#### To do
Collect every line of the records below that contains the word "smallest", treating uppercase and lowercase as different.

#### Data to use

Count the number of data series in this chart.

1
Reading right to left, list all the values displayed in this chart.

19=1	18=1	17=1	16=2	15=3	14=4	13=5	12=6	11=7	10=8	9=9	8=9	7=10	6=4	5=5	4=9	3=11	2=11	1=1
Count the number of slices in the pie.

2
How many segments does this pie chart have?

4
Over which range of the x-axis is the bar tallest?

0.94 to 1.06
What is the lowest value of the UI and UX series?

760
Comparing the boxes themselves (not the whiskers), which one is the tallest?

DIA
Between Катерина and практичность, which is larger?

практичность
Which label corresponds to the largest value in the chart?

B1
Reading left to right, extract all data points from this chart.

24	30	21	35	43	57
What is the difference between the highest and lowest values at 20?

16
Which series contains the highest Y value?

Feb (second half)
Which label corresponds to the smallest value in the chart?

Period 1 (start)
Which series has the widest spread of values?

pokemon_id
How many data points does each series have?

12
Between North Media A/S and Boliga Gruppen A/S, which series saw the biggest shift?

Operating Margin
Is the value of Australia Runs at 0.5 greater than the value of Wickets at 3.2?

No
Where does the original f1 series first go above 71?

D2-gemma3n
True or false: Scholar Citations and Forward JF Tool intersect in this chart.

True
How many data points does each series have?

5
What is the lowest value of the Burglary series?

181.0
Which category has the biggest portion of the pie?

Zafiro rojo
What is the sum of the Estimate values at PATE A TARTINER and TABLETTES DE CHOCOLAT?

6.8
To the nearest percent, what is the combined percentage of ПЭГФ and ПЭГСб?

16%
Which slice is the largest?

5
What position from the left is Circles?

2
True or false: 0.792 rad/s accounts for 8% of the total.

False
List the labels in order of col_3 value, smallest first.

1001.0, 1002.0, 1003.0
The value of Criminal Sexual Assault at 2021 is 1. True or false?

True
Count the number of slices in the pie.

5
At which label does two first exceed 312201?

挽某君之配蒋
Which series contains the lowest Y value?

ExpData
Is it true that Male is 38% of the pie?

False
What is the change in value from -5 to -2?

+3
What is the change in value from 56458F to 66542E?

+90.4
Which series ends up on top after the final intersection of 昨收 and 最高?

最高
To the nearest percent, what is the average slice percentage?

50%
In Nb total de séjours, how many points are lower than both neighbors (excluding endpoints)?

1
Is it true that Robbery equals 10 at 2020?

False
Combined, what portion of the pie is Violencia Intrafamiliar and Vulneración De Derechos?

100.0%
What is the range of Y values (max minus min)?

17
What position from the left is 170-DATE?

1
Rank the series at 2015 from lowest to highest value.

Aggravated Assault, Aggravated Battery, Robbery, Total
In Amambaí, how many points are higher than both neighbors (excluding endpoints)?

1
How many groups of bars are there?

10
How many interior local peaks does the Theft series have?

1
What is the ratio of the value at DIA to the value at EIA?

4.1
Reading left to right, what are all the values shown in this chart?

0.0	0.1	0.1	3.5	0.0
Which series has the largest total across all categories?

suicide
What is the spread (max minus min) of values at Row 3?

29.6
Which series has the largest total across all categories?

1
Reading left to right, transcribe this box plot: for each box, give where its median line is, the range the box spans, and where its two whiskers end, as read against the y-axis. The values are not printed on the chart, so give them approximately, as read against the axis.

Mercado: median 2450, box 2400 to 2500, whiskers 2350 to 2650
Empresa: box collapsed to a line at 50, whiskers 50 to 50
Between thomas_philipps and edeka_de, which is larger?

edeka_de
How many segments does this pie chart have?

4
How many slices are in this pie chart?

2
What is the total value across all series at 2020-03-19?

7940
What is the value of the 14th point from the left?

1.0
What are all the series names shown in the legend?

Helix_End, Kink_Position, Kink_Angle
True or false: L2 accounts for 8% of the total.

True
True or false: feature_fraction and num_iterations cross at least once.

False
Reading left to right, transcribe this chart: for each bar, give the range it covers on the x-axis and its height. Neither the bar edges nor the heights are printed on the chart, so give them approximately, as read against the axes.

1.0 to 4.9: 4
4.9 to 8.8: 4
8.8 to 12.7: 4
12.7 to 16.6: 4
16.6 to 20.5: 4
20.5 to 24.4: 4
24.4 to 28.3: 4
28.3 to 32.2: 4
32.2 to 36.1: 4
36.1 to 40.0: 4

#### Answer to this task
Which label corresponds to the smallest value in the chart?
List the labels in order of col_3 value, smallest first.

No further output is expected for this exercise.